High doses of antibiotics, that are vital for human beings, are being used "routinely" and "indiscriminately" in crops by farmers in Delhi, Haryana and Punjab like pesticides, a new study claimed.
The study, conducted by environment think tank Centre for Science and Environment (CSE), was released on Wednesday to mark the World Antibiotic Awareness Week (November 18 to 24).
"Farmers along the banks of the Yamuna in Delhi, Hisar in Haryana and Fazilka in Punjab were found to be using streptocycline, a 90:10 combination of streptomycin and tetracycline, routinely and indiscriminately in high doses in crops, including on those crops which they not approved for," the CSE said.
CSE Director General Sunita Narain, who was a member of the United Nations Interagency Coordination Group on anti microbial resistance (AMR), said, "We strongly feel that concrete and timely action is required by central and state governments to contain AMR, particularly from animal and environmental routes."
Amit Khurana, programme director, Food and Toxins programme, CSE, said, "We found that farmers are unaware about the recommended use and spray antibiotics frequently like pesticides as a regular practice."
In humans, streptomycin is used to treat bacterial infections like tuberculosis (TB). It is also used in multidrug-resistant TB patients and in certain cases of TB meningitis (brain TB).
"Resistance to streptomycin is quite high and its large scale non-human use could add to the problem. The World Health Organization classifies it as a critically important antibiotic for humans," the study said.
According to the study, AMR or antimicrobial resistance is a growing threat to global public health, and India is expected to be heavily impacted by it.

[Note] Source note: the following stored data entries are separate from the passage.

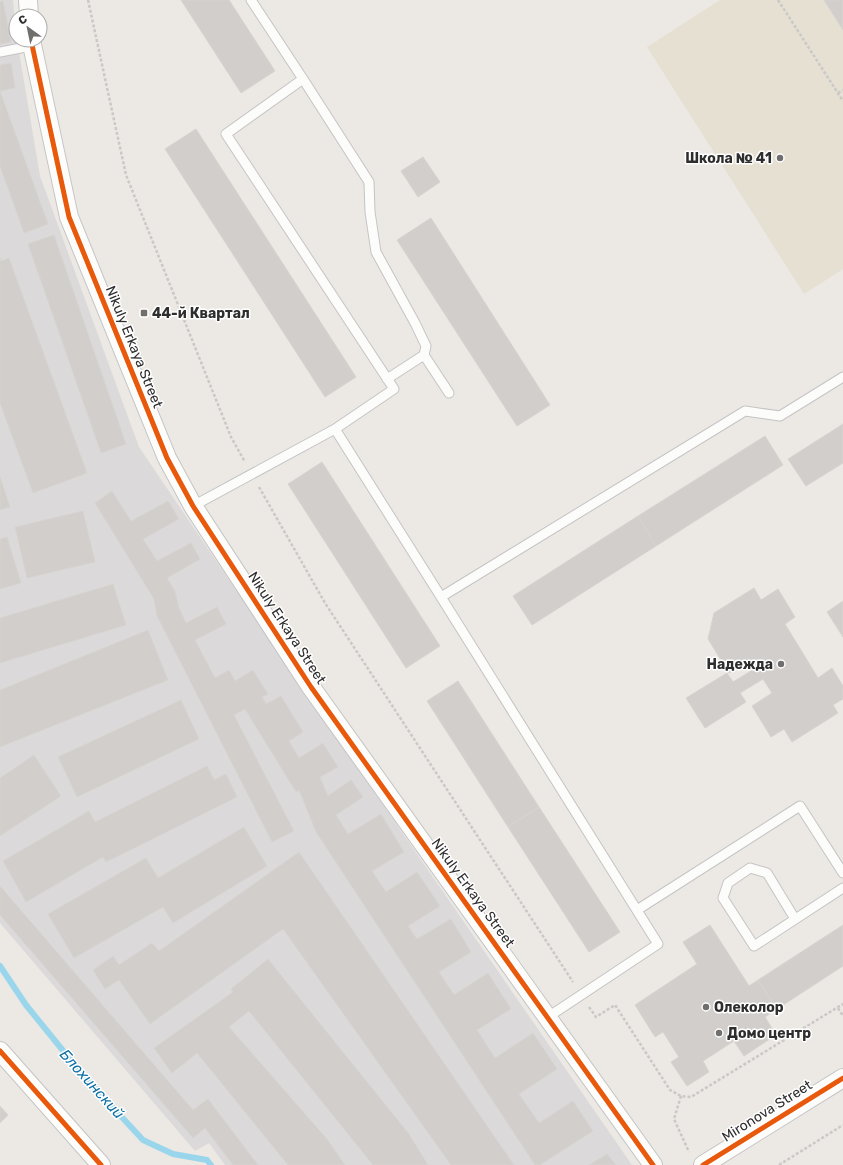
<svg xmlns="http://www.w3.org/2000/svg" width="843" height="1165" font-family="Rubik,sans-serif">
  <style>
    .industrial { fill: #dcd9db }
    .education { fill: #e6e0d3 }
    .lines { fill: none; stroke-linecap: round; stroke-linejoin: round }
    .stream { stroke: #99d6ec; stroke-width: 6 }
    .building { fill: #d1cecb; stroke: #d7d4d0 }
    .lane-casing { stroke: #c5c4c5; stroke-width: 11 }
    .street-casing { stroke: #c5c4c5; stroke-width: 20 }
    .path { stroke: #c9c9c8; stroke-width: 2.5; stroke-dasharray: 3 2; stroke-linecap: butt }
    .lane { stroke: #fcfcfb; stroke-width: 9 }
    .street { stroke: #fcfcfb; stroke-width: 18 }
    .cycleway-casing { stroke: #fff; stroke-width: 8 }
    .cycleway { stroke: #e8590c; stroke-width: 5 }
    .poi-dot { fill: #706f6e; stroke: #fff; stroke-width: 1.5 }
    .labels { text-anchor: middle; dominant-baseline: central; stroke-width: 3; stroke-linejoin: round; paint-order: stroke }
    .poi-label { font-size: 14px; font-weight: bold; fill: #2e2e2e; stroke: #fff; text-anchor: start }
    .street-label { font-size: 14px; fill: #2e2e2e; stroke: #fff }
    .water-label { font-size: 15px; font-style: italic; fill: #0d6fa3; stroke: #fff }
  </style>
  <rect width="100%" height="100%" fill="#ece8e4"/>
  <path class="industrial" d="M0,0H13L16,40H17L40,176L139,447L307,695L632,1165H225L209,1143L195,1151L0,923Z"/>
  <path class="education" d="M720,0H843V269L804,294L647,47Z"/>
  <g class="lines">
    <path class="stream" d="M0,966L26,1005L82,1074L143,1140L173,1154L207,1160L211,1165"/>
  </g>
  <path class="building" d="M181,0H229L275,71L241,93Z
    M824,0H843V30Z
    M3,1L11,42L0,44V2Z
    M11,63L15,88L0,91L48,224L24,233L0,166V65Z
    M196,129L356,377L325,397L165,149Z
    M423,157L440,182L418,197L401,171Z
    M431,218L550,405L517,426L397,240Z
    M54,235L126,444L101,453L28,244Z
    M0,258L1,261L9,258L87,473L33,493L0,403Z
    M843,424V463L806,486L788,459Z
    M765,436L783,465L656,546L638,516Z
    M322,462L440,646L406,668L288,484Z
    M0,477L10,507L0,510Z
    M112,491L131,521L168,501L179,519L143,539L157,561L191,543L200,559L167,578L175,591L179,608L186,623L217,607L226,624L195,640L215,678L229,670L235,681L253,670L268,694L262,697L266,704L281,696L303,732L289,741L299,758L323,743L338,767L320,777L328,796L351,780L363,797L336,815L348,834L381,814L404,852L372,871L386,892L417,872L440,906L408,926L417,939L451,919L471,952L439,972L454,995L488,973L511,1009L477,1030L495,1058L533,1033L557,1069L519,1094L539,1123L573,1101L593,1131L540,1165H535L316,832L299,790L296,792L245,709L234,715L294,831L272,842L157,616L154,599L95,503Z
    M83,511L95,562L27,578L15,527Z
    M638,516L656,546L532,625L513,596Z
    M7,537L21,583L0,589V539Z
    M113,584L126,625L0,663V618Z
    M754,588L761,600L778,589L795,617L785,624L818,678L832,668L843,686V699L833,705L838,713L792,742L784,729L771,737L752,706L772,693L763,679L740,693L746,702L705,728L686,698L727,673L733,682L754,669L749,660L729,673L708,639L714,613Z
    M843,601V637L827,612Z
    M148,630L168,680L0,747V690Z
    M458,681L539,807L508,827L427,701Z
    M181,700L199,739L77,797L58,757Z
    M34,755L61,796L0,836V778Z
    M207,766L214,780L226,774L237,797L106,862L103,857L26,902L3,861L89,811L95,822Z
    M539,807L620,932L589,952L508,827Z
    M244,827L267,866L173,923L163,907L74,958L48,914L146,858L158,878Z
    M299,852L514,1165H451L283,929L150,1024L119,980L105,989L93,970L113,956L119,965L152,943L159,951Z
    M0,886L193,1110L208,1099L258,1165H233L205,1128L193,1138L0,915Z
    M710,925L749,986L758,980L777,1009L765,1017L776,1035L744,1056L734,1041L703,1061L709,1072L687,1086L671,1062L679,1057L670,1043L663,1032L655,1037L635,1005L697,964L683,942Z
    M843,925V966L777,1009L758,980Z
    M268,959L409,1134L428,1165H373L249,1011L229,1027L327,1139L345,1165H288L197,1053L172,1073L154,1048L233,992L231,989Z
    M0,1106L8,1115L0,1123Z
    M607,1154L616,1165H589Z"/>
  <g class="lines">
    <defs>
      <path id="lane" d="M0,52L31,46
        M303,79L369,182L370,212L376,252L415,323L426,346L424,355L387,379
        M424,355L449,393
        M335,429L441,597L745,411L780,416L843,377
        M193,506L335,429L394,389L226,134L303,79L251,0
        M441,597L658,944L548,1017
        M637,910L800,806L843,873
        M795,919L767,873L750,868L728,883L723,898L754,946L843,888"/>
      <path id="street" d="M28,0L29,16
        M31,40L69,217L167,458L193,506L311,687L653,1165
        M0,1051L101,1165
        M703,1165L843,1078"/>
    </defs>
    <use href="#lane" class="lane-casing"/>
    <use href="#street" class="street-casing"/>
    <path class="path" d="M88,0L126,175L231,437L245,462
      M778,0L843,101
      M838,93L843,90
      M259,487L325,603L573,982
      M589,1007L596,1017L615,1005L670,1090L681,1096L691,1097L843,1004
      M838,1008L843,1016
      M681,1096L674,1119L689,1152
      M779,1165L843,1125"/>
    <use href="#lane" class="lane"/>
    <use href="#street" class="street"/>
    <defs>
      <path id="cycleway" d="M31,40L69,217L167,458L193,506L311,687L653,1165
        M0,1051L101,1165
        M703,1165L843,1078"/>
    </defs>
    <use href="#cycleway" class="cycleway-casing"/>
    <use href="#cycleway" class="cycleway"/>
  </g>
  <g class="poi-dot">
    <circle cx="780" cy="158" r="4"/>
    <rect x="140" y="309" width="8" height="8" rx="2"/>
    <circle cx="781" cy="664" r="4"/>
    <circle cx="706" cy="1007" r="4"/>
    <circle cx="719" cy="1033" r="4"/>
  </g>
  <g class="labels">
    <g class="poi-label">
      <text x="772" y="158" text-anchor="end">Школа № 41</text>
      <text x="152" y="313">44-й Квартал</text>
      <text x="773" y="664" text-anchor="end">Надежда</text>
      <text x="714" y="1007">Олеколор</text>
      <text x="727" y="1033">Домо центр</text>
    </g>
    <g class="street-label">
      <text transform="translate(134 347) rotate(68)">Nikuly Erkaya Street</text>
      <text transform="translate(287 628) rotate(57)">Nikuly Erkaya Street</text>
      <text transform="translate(473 893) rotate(54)">Nikuly Erkaya Street</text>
      <text transform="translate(767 1111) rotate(-32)">Mironova Street</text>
    </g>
    <g class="water-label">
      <text transform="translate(92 1084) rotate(48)">Блохинский</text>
    </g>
  </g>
  <g transform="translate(28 28) rotate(327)"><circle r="19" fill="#ffffff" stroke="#ababab"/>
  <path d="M0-3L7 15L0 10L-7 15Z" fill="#706f6e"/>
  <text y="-6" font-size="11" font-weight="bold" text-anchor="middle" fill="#2e2e2e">С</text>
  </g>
</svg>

"Antibiotics are becoming ineffective as bacteria-causing infections are getting resistant to the antibiotics that are being used to kill them. Bacterial infections, which are quite common in India, are becoming difficult to treat, leading to a huge health and economic burden," it said.
Besides antibiotic over-use in humans, it is known that over-use and misuse of antibiotics for non-therapeutic purposes growth promotion and mass disease prevention in food animals such as chicken, fish and cattle as well as overuse in crops can contribute to AMR.
Khurana, while appreciating health ministry's ban on using antibiotic Colistin in food-producing animals, said it was "a welcome step but to limit antimicrobial resistance (AMR) from this sector, it is imperative that no medically important antibiotic is allowed to be used for promoting growth of food animals.
The ministry had banned the sale and distribution of Colistin in July this year.
The study said that antibiotic pollution into the environment through waste from point sources such as pharmaceutical manufacturing units is another area of huge concern.
"It is known to escalate resistance in the environment, which can pass on to humans. Therefore, antibiotics in such waste should be considered and treated as hazardous chemicals.
"For over a year and half, a draft of standards for residual antibiotics in industrial effluent is under review of the Union ministry of environment, forests and climate change. It is time that these standards are notified and made enforceable," the CSE member said.